Game 3: Romania vs. Poland
Romania – Poland 4:5
Poland Goals: Jakub Ślusarczyk (2x), Vasili Yerasov, Mateusz Bezwinski, & Michal Proczek
Poland would take on the host at the end of the group stage. Looking to not walk away with three losses in group play, the red and white got off to a hot start with a two-goal first period. Romania would find their way back into the game during the second period with some clutch saves and two goals. Poland would reclaim their lead four minutes into the third period, before adding two more goals, including one shorthanded by Ślusarczyk. Romania would get two back, but it would not matter as Poland held on to their victory.
Game 4: Hungary vs. Poland
Hungary – Poland: 2:3
Poland Goals: Jakub Ślusarczyk, Vasili Yerasov, & Filip Sienkiewicz
With group play behind them and finishing with a 1-2 record, Poland looked to hopefully go home with better results in the placement games. They got matched up with eternal rival Hungary, who would open up the scoring early. Vasili Yerasov would continue his great tournament by tying the game shortly after. These two countries would keep it scoreless in the second, but less than a minute into the third, Poland would regain the lead thanks to Ślusarczyk.

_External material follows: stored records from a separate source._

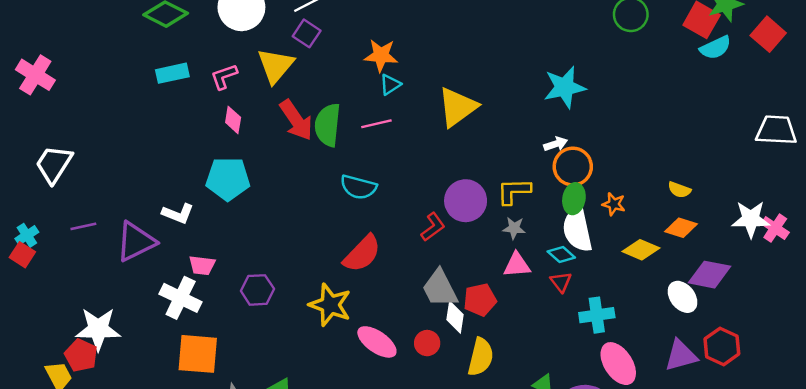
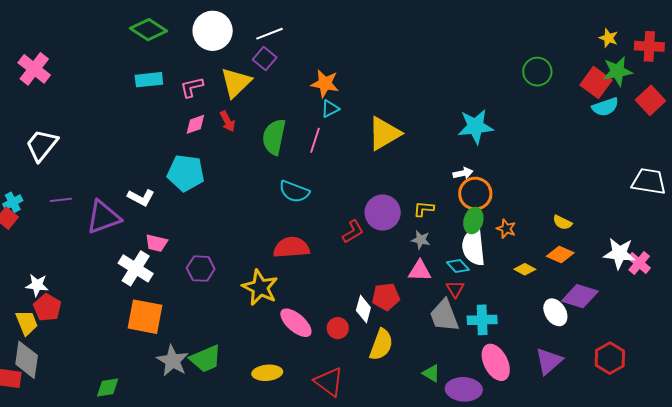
pink diamond: (233, 120) -> (195, 124), turned 55
red arrow: (296, 120) -> (228, 121), moved, size x0.6
pink line: (376, 124) -> (315, 140), turned -65
yellow L-shape: (514, 191) -> (424, 209), size x0.7
yellow diamond: (641, 250) -> (525, 269), size x0.7
red semicircle: (362, 254) -> (291, 248), turned -144
gray trapezoid: (440, 288) -> (444, 316), moved
white star: (98, 329) -> (37, 285), moved, size x0.6
red hexagon: (722, 346) -> (610, 358), moved
purple triangle: (681, 355) -> (549, 361), turned -32

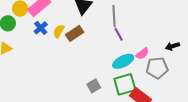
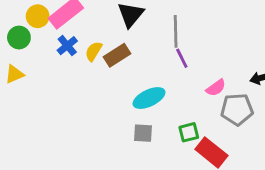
cyan ellipse: (123, 61) -> (149, 98), moved
green square: (125, 84) -> (189, 132), size x0.6
gray square: (94, 86) -> (143, 133), turned 32

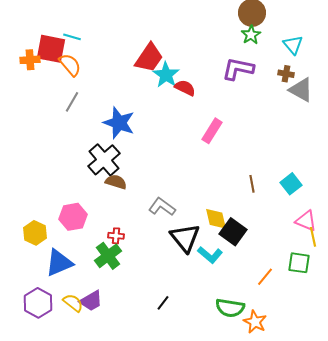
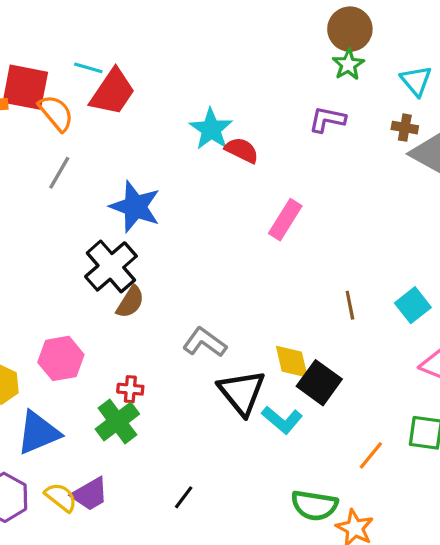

Hungary would tie it again at the halfway mark of the third. With just over a minute left, Filip Sienkiewicz would score his first of the tournament to become the hero.
Game 5: Sweden vs. Poland
Sweden – Poland: 2-4
Poland Goals: Jakub Ślusarczyk (3x) & Michal Kusak
The red and white were set to end the tournament with a game for fifth place versus Sweden. A formidable and top rival, it would be a big game for the Poles, and their nerves might have got the best of them at first. Sweden jumped out to a 2-0 lead early in the second, with both coming from former HockeyEttan forward Max Wedjesjö. When the game reached its halfway point, the switch flipped for Poland. Ślusarczyk would score once in the second to make it a one-goal game. The third period would be all Poland, as they capitalized twice on two powerplays. With less than ten seconds left, Ślusarczyk would finish the game and his hat trick, doubling the lead on an empty net.
This was a fun tournament. We saw young Polish talent against ACHA and low-tier European league competition. Poland had the second youngest average age in Romania, with 19.83. They were one of only two teams, Hungry the other, with an average age below 21.75. Given the overall level of competition and the first year of this format, it is hard to take away much from the event. With that in mind, Jakub Ślusarczyk was the best player there. He led the tournament in scoring by four points with seven goals and five assists. It was impressive from one of Poland’s best prospects, especially as the 19-year-old was up against more senior players. Vasili Yerasov performed well in the tournament, coming in second on Poland in points with three goals and four assists. It also appears the Kazakhstan native has acquired Polish citizenship. University hockey is an excellent way for Polish players to get more playing time and eyes on their game, which can be hard to come by in the current Polish structure. Quite a few Poles had great showings in the tournament, and I am curious if there will be anything to come from it.